*** Opening of AVAILABLE RECORDS ***
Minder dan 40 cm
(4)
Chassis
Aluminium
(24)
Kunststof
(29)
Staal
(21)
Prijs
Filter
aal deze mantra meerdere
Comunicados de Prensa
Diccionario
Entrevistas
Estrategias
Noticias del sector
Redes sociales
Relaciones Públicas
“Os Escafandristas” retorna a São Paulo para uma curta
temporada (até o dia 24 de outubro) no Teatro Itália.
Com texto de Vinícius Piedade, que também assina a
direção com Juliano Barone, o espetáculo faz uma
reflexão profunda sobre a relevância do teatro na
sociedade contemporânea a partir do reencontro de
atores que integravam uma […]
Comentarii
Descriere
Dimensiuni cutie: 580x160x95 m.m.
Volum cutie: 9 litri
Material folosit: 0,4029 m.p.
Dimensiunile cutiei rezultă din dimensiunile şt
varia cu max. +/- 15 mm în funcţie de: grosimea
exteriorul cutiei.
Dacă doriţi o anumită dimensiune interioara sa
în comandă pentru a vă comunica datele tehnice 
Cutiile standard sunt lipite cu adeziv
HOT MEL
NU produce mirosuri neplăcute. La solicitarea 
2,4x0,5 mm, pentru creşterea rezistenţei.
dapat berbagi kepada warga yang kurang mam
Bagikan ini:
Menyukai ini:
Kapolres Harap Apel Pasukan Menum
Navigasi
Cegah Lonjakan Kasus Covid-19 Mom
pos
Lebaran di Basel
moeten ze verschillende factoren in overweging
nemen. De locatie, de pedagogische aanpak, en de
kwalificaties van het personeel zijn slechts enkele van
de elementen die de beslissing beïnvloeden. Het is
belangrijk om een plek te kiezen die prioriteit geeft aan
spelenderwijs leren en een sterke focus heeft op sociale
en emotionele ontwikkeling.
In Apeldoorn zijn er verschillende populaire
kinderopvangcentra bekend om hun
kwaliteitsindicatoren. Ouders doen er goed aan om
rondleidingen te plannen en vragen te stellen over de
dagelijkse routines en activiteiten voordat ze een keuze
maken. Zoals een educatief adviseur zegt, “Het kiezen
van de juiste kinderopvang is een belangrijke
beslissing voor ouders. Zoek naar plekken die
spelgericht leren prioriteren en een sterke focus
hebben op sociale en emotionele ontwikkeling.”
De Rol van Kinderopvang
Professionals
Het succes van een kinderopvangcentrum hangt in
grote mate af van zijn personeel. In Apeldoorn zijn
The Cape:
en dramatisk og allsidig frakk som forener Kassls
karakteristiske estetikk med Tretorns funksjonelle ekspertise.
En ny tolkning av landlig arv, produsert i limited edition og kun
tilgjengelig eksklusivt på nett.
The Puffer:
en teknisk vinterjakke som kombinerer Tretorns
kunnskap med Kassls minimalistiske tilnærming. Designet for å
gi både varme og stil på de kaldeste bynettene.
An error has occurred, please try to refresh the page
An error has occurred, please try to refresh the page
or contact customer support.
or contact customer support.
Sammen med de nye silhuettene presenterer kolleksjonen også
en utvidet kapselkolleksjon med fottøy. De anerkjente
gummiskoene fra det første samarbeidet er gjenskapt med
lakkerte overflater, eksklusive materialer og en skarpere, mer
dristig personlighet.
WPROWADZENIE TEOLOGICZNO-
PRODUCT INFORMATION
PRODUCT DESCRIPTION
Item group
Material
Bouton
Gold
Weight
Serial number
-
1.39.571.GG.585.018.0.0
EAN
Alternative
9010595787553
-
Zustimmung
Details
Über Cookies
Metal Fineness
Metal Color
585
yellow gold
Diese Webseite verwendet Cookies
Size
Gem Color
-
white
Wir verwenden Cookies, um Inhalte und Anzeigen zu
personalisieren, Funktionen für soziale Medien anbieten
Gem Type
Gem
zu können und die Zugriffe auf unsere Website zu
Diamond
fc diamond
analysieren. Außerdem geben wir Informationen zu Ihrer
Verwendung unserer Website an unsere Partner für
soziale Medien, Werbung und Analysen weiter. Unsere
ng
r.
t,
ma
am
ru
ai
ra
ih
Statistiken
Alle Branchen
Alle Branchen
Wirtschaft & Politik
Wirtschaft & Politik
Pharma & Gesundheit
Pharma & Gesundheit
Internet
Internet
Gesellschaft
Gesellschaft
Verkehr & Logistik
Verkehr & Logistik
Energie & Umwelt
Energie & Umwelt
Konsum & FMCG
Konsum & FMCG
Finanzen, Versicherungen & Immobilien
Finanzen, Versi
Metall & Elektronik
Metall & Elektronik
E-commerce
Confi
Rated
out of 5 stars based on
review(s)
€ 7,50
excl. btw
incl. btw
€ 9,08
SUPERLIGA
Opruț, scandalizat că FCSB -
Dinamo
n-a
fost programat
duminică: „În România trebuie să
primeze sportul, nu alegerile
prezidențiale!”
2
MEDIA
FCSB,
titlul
*** Close of AVAILABLE RECORDS ***
> EXERCISE BRIEF
Starting with the first line of the records above, give back each line exactly until the line with "Dacă doriţi o" has been given as well.

> RESPONSE FOR THIS EXERCISE
Minder dan 40 cm
(4)
Chassis
Aluminium
(24)
Kunststof
(29)
Staal
(21)
Prijs
Filter
aal deze mantra meerdere
Comunicados de Prensa
Diccionario
Entrevistas
Estrategias
Noticias del sector
Redes sociales
Relaciones Públicas
“Os Escafandristas” retorna a São Paulo para uma curta
temporada (até o dia 24 de outubro) no Teatro Itália.
Com texto de Vinícius Piedade, que também assina a
direção com Juliano Barone, o espetáculo faz uma
reflexão profunda sobre a relevância do teatro na
sociedade contemporânea a partir do reencontro de
atores que integravam uma […]
Comentarii
Descriere
Dimensiuni cutie: 580x160x95 m.m.
Volum cutie: 9 litri
Material folosit: 0,4029 m.p.
Dimensiunile cutiei rezultă din dimensiunile şt
varia cu max. +/- 15 mm în funcţie de: grosimea
exteriorul cutiei.
Dacă doriţi o anumită dimensiune interioara sa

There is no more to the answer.